◆ Consignes ◆
#1 Recopiez fidèlement le passage du texte fourni qui commence à « Une succession de » et se termine à « leur est reproché. ».
#2 D'après le texte fourni, quel jour le procès a-t-il vraiment pu commencer ?
#3 Donnez les noms de tous les accusés cités dans le texte fourni.

◆ Texte fourni ◆
══════════════════════════════

Avec notre envoyée spéciale, Sophie Malibeaux
Après une ouverture un petit peu chaotique sur le plan matériel, le procès a finalement vraiment pu commencer ce lundi 21 novembre, avec l’exposé des faits par le procureur.
Une succession de récits plus effroyables les uns que les autres, concernant les vagues d’évacuation de la population déportée en masse d’un bout à l’autre du pays, ainsi que les traitements inhumains infligés à ces populations.
« Le procureur est entré dans les détails, évoquant des scènes si pénibles, qu’elles ont provoqué des réactions parmi les victimes, dont certaines émues aux larmes », raconte un avocat des parties civiles présent dans la salle.
Le président de la cour a dû refuser à l’un des accusés de sortir. Les trois hommes, Nuon Chea, Khieu Samphan et Ieng Sary, doivent être physiquement présents dans cette salle, et entendre ce qui leur est reproché.

══════════════════════════════

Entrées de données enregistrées

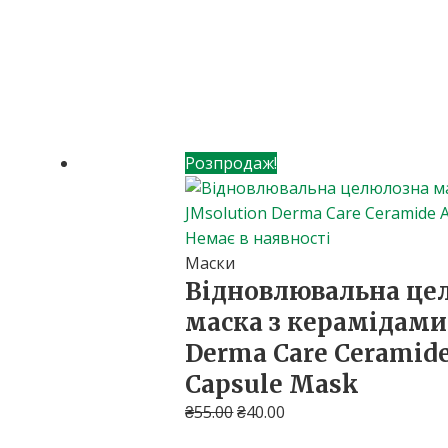
Розпродаж!
Немає в наявності
Маски
Відновлювальна це
маска з керамідами
Derma Care Ceramid
Capsule Mask
₴
55.00
₴
40.00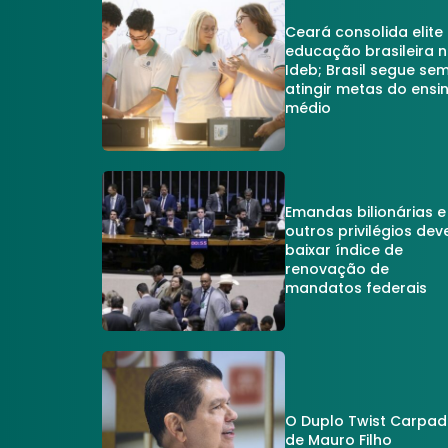
Ceará consolida elite
educação brasileira 
Ideb; Brasil segue se
atingir metas do ensi
médio
Emandas bilionárias e
outros privilégios dev
baixar índice de
renovação de
mandatos federais
O Duplo Twist Carpa
de Mauro Filho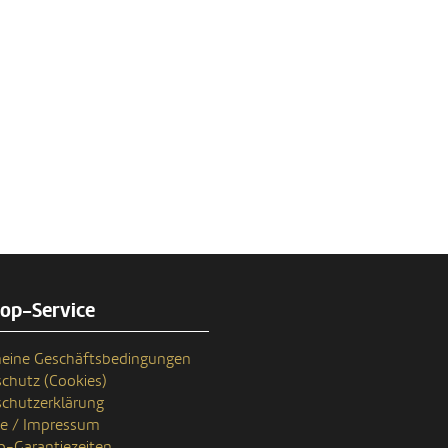
rop-Service
eine Geschäftsbedingungen
chutz (Cookies)
chutzerklärung
se / Impressum
p-Garantiezeiten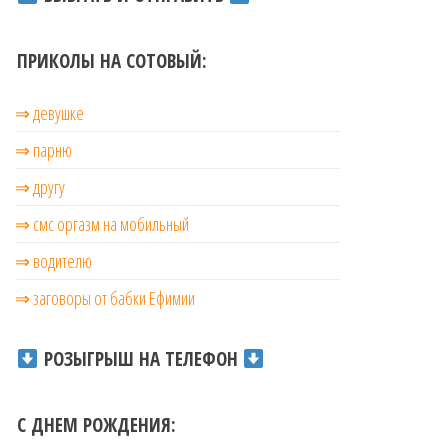
ПРИКОЛЫ НА СОТОВЫЙ:
⇒ девушке
⇒ парню
⇒ другу
⇒ смс оргазм на мобильный
⇒ водителю
⇒ заговоры от бабки Ефимии
РОЗЫГРЫШ НА ТЕЛЕФОН
С ДНЕМ РОЖДЕНИЯ: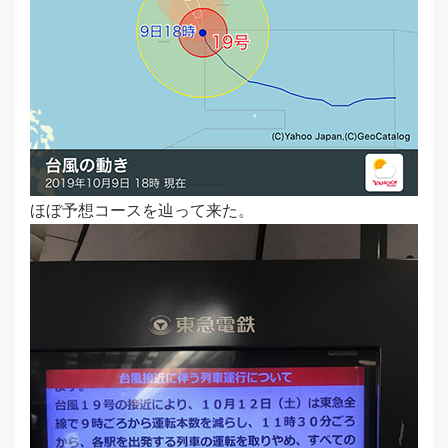
ほぼ予想コースを辿って来た。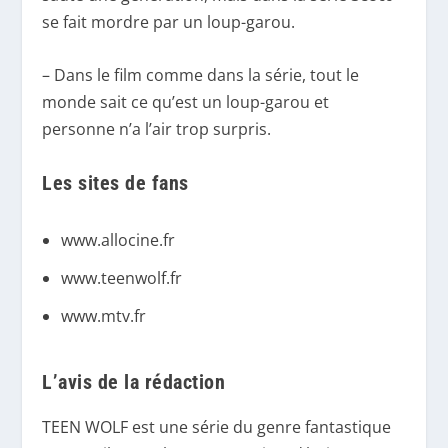
se fait mordre par un loup-garou.
– Dans le film comme dans la série, tout le
monde sait ce qu’est un loup-garou et
personne n’a l’air trop surpris.
Les sites de fans
www.allocine.fr
www.teenwolf.fr
www.mtv.fr
L’avis de la rédaction
TEEN WOLF est une série du genre fantastique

══════════════════════════════

◆ Réponses attendues ◆
#1
Une succession de récits plus effroyables les uns que les autres, concernant les vagues d’évacuation de la population déportée en masse d’un bout à l’autre du pays, ainsi que les traitements inhumains infligés à ces populations.
« Le procureur est entré dans les détails, évoquant des scènes si pénibles, qu’elles ont provoqué des réactions parmi les victimes, dont certaines émues aux larmes », raconte un avocat des parties civiles présent dans la salle.
Le président de la cour a dû refuser à l’un des accusés de sortir. Les trois hommes, Nuon Chea, Khieu Samphan et Ieng Sary, doivent être physiquement présents dans cette salle, et entendre ce qui leur est reproché.

#2 Le lundi 21 novembre.

#3 Nuon Chea, Khieu Samphan et Ieng Sary.